==== DOCUMENT SEGMENT ====

Agriculture

November 19, 2014 at 8:00 am

How Do You Harvest a Sunflower?

straight from the farmers mouth

Straight From the Farmer’s Mouth shares stories about farming as told by farmers. Plucked from the countless blogs tirelessly kept by the people who grow and make our food, this series shows food from the other side of the table.

How Do You Harvest Sunflowers

Without a doubt, our favorite crop on the farm is sunflowers. Everyone loves their bright sunny petals and big almost smiley heads. And certainly, sunflowers are something that has sort of been branded into our lives, my husband is even known as the @Sunflowerfarmer. But we don’t grow sunflowers on our farm simply for their beauty, we grow sunflowers because they work perfectly in our crop rotation.

==== RECORDS SUPPLIED ====

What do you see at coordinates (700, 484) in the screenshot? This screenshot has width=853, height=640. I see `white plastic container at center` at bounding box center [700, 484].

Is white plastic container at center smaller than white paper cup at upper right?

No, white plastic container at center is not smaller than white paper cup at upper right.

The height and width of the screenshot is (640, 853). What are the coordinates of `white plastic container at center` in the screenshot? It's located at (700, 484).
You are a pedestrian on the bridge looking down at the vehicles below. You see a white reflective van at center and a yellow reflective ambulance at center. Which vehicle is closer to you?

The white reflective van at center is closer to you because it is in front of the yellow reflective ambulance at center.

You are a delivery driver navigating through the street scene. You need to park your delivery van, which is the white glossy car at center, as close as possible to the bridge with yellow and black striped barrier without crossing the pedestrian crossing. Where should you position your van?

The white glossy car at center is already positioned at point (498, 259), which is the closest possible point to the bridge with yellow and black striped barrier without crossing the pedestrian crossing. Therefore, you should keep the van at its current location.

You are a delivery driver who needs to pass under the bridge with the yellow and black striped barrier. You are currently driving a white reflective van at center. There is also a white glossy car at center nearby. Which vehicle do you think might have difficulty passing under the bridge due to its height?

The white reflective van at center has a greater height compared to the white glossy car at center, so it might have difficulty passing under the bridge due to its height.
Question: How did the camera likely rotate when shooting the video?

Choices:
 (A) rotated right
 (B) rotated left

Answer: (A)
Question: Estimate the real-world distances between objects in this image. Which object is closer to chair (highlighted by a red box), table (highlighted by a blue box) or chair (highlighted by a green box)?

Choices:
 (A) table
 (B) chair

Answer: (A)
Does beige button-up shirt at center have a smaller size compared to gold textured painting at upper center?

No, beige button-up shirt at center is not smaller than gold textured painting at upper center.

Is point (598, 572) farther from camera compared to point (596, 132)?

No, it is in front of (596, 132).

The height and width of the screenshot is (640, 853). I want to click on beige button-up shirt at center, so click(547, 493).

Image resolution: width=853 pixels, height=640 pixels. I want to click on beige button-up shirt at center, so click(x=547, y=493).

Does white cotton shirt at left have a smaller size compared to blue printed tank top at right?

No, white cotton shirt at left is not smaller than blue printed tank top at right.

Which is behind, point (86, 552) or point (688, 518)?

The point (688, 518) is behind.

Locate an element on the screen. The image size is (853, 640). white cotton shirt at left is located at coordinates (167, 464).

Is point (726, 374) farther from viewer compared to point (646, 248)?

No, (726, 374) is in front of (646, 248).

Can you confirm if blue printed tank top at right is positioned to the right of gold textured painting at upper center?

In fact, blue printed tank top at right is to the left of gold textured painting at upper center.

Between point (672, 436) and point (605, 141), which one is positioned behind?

====

TASK REQUIREMENTS » Reproduce the passage of the sunflower article above between "straight from the farmers" and "our crop rotation.", inclusive.

PROBLEM SOLUTION »
straight from the farmers mouth

Straight From the Farmer’s Mouth shares stories about farming as told by farmers. Plucked from the countless blogs tirelessly kept by the people who grow and make our food, this series shows food from the other side of the table.

How Do You Harvest Sunflowers

Without a doubt, our favorite crop on the farm is sunflowers. Everyone loves their bright sunny petals and big almost smiley heads. And certainly, sunflowers are something that has sort of been branded into our lives, my husband is even known as the @Sunflowerfarmer. But we don’t grow sunflowers on our farm simply for their beauty, we grow sunflowers because they work perfectly in our crop rotation.